The caveat to settle before any of the specification below: every line of it is Injet's own. No retailer stocks this charger — not Screwfix, not Toolstation, not an EV specialist — and no third-party installer network fits it. The shop, the installation, the warranty and the datasheet are all one company, and the warranty is a promise Injet makes about a product Injet sells through Injet. Nothing independent stands behind any of it.

One claim does hold, and Injet undersells it. INJET ECO — models iMHN-07K0-CAUK, CBUK and CCUK — is on the DfT's eligible chargepoint model list, updated 15 June 2026. The £500 OZEV grant is real. It is also the renters-and-flat-owners grant: if you own the house the driveway belongs to, it is worth nothing to you, whatever list the charger appears on.

Best for: Nobody, at these prices. The case for it used to be the weather rating, and that case is gone: the Sync Energy Wall Charger 2 is on the same eligible list with the same IP65 and IK10, the same OCPP 1.6J and the same built-in PEN protection, for £362 a unit.

Installation

A 310 × 260 × 115 mm unit, around 4.5 kg, on a dedicated 32A single-phase circuit. Untethered as standard, and the tethered 5-metre version costs the same, which is worth taking — a Type 2 lead normally adds £40–60. PEN fault protection is built in, so the installer can usually skip the separate earth rod.

Injet claims IP65 and IK10: dust-tight, water-jet resistant, rated to a 20 J impact. That is a genuinely exposed-wall rating, and it is where the Tesla Wall Connector's IP44 gives up. It buys no advantage over the approved competition, though — the Sync Energy Wall Charger 2 is IP65 + IK10, the Hypervolt Home 3 Pro IP66 + IK10, the Indra Smart LUX IP67 + IK10, and the Ohme Home Pro IP65. It is also a figure with no test behind it, published by the company selling the charger.

Two things to establish before ordering. Whether the CT clamp for load management and solar is in the box or a paid extra: Injet doesn't publish it. And who is fitting it. Injet's £834 is the only installed price this charger has — no third-party network carries it, so there is nothing to quote against — and it sits well above the £400–600 a standard fit costs on any other charger here. Our home charger install guide covers what a quote should contain.

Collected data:
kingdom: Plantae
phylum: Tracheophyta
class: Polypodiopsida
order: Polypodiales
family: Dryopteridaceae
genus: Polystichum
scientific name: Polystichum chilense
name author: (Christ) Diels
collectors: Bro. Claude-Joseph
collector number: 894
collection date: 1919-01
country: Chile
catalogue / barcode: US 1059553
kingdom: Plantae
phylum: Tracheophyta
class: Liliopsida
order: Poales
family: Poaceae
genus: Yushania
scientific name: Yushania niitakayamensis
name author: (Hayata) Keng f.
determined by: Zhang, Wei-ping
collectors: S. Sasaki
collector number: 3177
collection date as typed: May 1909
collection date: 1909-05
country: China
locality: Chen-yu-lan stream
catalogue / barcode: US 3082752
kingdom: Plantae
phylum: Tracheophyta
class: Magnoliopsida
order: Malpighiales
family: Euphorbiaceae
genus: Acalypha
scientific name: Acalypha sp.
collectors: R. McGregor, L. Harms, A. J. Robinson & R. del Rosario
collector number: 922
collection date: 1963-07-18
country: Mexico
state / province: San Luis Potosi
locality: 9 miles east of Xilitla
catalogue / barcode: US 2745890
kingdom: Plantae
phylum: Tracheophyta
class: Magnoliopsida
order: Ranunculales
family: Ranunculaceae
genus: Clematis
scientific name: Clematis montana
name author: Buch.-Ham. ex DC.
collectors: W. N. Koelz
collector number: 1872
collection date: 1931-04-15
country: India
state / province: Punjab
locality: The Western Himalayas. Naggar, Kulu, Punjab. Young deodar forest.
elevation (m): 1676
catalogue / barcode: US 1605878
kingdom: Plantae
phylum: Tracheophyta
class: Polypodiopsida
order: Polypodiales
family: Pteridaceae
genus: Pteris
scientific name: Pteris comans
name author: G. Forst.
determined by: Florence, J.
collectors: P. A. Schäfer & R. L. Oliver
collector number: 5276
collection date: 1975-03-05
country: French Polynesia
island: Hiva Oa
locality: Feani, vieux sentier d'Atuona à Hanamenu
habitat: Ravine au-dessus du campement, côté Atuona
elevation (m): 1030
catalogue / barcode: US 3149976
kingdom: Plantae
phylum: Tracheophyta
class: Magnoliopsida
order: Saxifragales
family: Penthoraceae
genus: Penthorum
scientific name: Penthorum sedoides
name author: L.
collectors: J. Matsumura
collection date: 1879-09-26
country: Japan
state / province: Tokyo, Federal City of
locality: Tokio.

Required work:
Please continue the review of the Injet EV charger from where it stops, picking up after its last sentence.

Exercise result:
Tariff compatibility

There is no API into any UK supplier. Scheduling is manual, in the Injet Smart app — set the window once on a fixed two-rate tariff like Octopus Go and leave it. On Octopus Agile, where the price moves every half hour, it is the wrong charger: the Ohme Home Pro reads the day's rates and books the cheap slots itself. For Tesla owners the gap is narrower than it looks, because Intelligent Octopus Go schedules through the car rather than the charger. The wider pattern is in our smart-tariff chargers guide.

The compensation is OCPP 1.6J: the unit is not locked to Injet's back end and can be pointed at another one. That matters more here than it usually would, given who is standing behind the back end.

Price

ElementCost
Unit only£486
Injet's installation£834
Installed, total£1,320

Both figures are Injet's, with the VAT its shop leaves off put back on. The £486 unit is £8 above a Tesla Wall Connector, £81 above an Easee One and £124 above the Sync Energy Wall Charger 2. This is not a budget charger undercutting the field, and at £1,320 fitted it is not a mid-price one either.

Against the field

£1,320 installed is more than a Pod Point Solo 3S, which is £999 with installation included and a five-year warranty behind it. It is more than an Ohme Home Pro at £935–£1,035 installed, which follows a variable tariff — this cannot. The EVEC VEC03 is £719–£919 installed on the same grant and the same OCPP 1.6J, and the Sync Energy Wall Charger 2 is £602–£962 installed while matching the Injet line for line: the grant, OCPP 1.6J, IP65, IK10, PEN protection — from the EV brand of a UK-listed group. There is nothing on Injet's datasheet that a cheaper, better-known charger does not already do, and every number on it is Injet's own.